Lava was responsible for many scores, including those heard in eleven Road Runner/Wile E. Coyote cartoons, released from 1965–1966 subcontracted by DePatie-Freleng Enterprises to Format Films. The budgets for these cartoons, all directed by Rudy Larriva and known as the "Larriva Eleven", were even tighter still, so much so that only the first short, Run, Run, Sweet Road Runner had real scored music. The other ten (from Tired and Feathered to Clippety Clobbered) used a set of generic musical cues, which did not follow the action closely as scores did in other Warner Bros. productions. However, he did manage to produce proper scores for two out of the three Road Runner/Wile E. shorts produced fully by DePatie-Freleng, The Wild Chase (also featuring Speedy Gonzales and Sylvester) and Rushing Roulette.

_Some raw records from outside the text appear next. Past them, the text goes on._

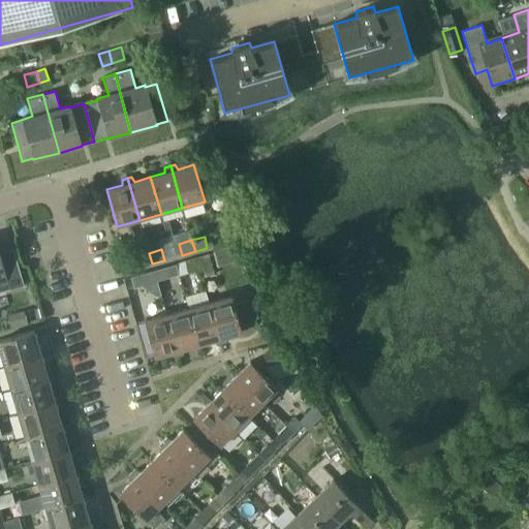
[(23,285),(21,276),(12,250),(0,253),(0,292),(10,290),(23,285)]
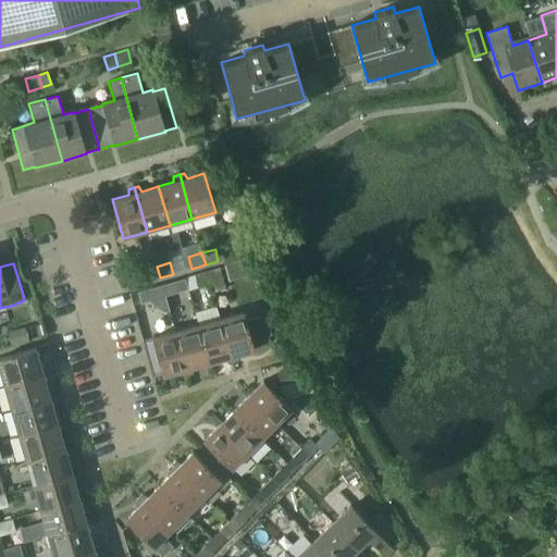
[(137,284),(160,277),(157,267),(134,273),(137,284)]
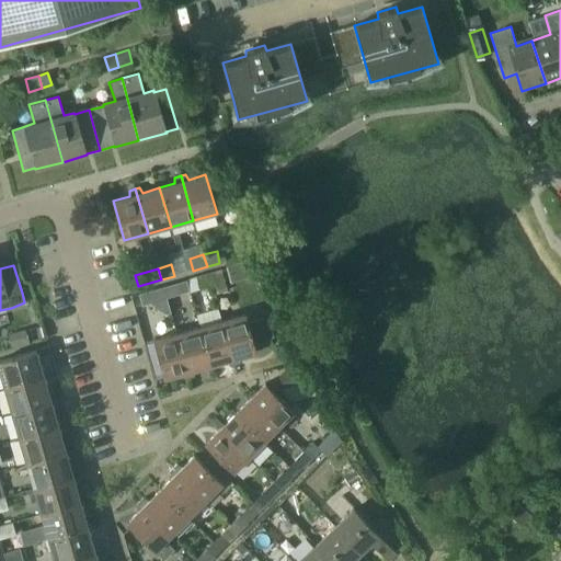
[(221,268),(208,273),(212,284),(214,284),(215,290),(226,287),(221,268)]
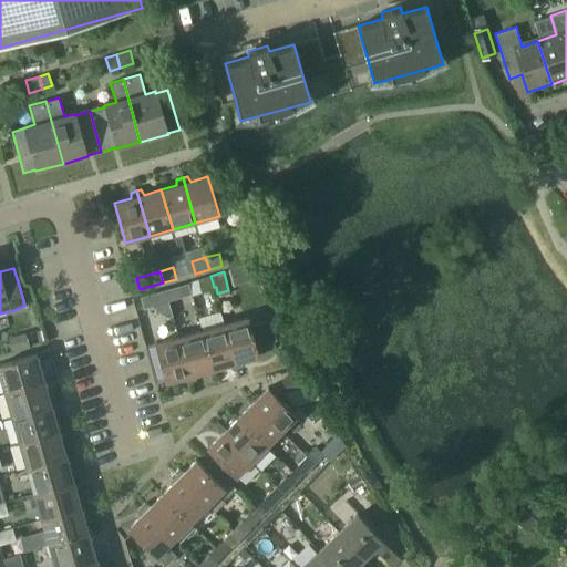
[(200,291),(214,287),(210,276),(197,279),(200,291)]
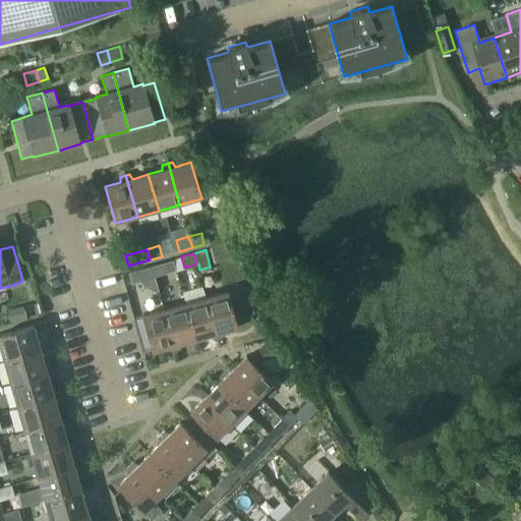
[(163,263),(152,266),(155,276),(166,273),(163,263)]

===Other cartoons, films and TV===
Lava also composed music for 19 of the 124 Pink Panther cartoons (USA, 1964, animation), always based on Henry Mancini's original theme, adapting it to closely follow character action. The nineteenth short, Pink, Plunk, Plink was composed instead by Walter Greene, however, Lava scored the following short, Smile Pretty, Say Pink, which was his final new composition for the series. Greene scored the following six shorts, with the music cues from each being recycled for all future cartoons up until Therapeutic Pink (with the exception of Extinct Pink, composed by Doug Goodwin, who was known for his music for other DePatie-Freleng shorts series such as The Ant and the Aardvark and Roland and Rattfink); both Greene and Lava's music cues would be recycled for future cartoons beginning with Congratulations It's Pink. Following this, the remaining shorts would be aired on television as part of The All New Pink Panther Show (although they would be rereleased theatrically), where all shorts utilized music cues composed by Steve DePatie (son of series co-producer David H. DePatie).

Lava also wrote music for the film PT-109, provided music for Frank Capra's 1943 documentary The Battle of Britain, and composed music for the 1945 documentary short Hitler Lives, directed by Don Siegel.

Lava co-wrote with Irving Taylor the theme and most of the incidental music for the TV series F Troop. He also composed the silent-film music for the "bookend" sequences at the beginning and end of the 1961 Twilight Zone episode "Once Upon a Time" - performed by pianist Ray Turner.

Lava was also employed as Music Supervisor with David Rose for a couple of seasons of Bonanza.

Lava's feature film work was prolific. He composed the scores over 50 films, including Wall of Noise (1963), Chamber of Horrors (1966), Chubasco (1968), In Enemy Country (1968), Assignment to Kill (1968), The Good Guys and the Bad Guys (1969) and Dracula vs. Frankenstein (1971).

==Personal life==
Lava was the son of Abraham Lava (1882–1958) and Rose Chernavsky (1886–1938). He married Lenore Goldman on December 31, 1932 in Chicago, Illinois. They had two daughters, Charmaine (1938–2012) and Rochelle Lava (1939–1997).

A staunch anti-communist, Lava became known as an outspoken critic of the Cuban Revolution. He spoke in favor of direct military action against the Castro regime, continuing to protest in this manner from 1959 until his death.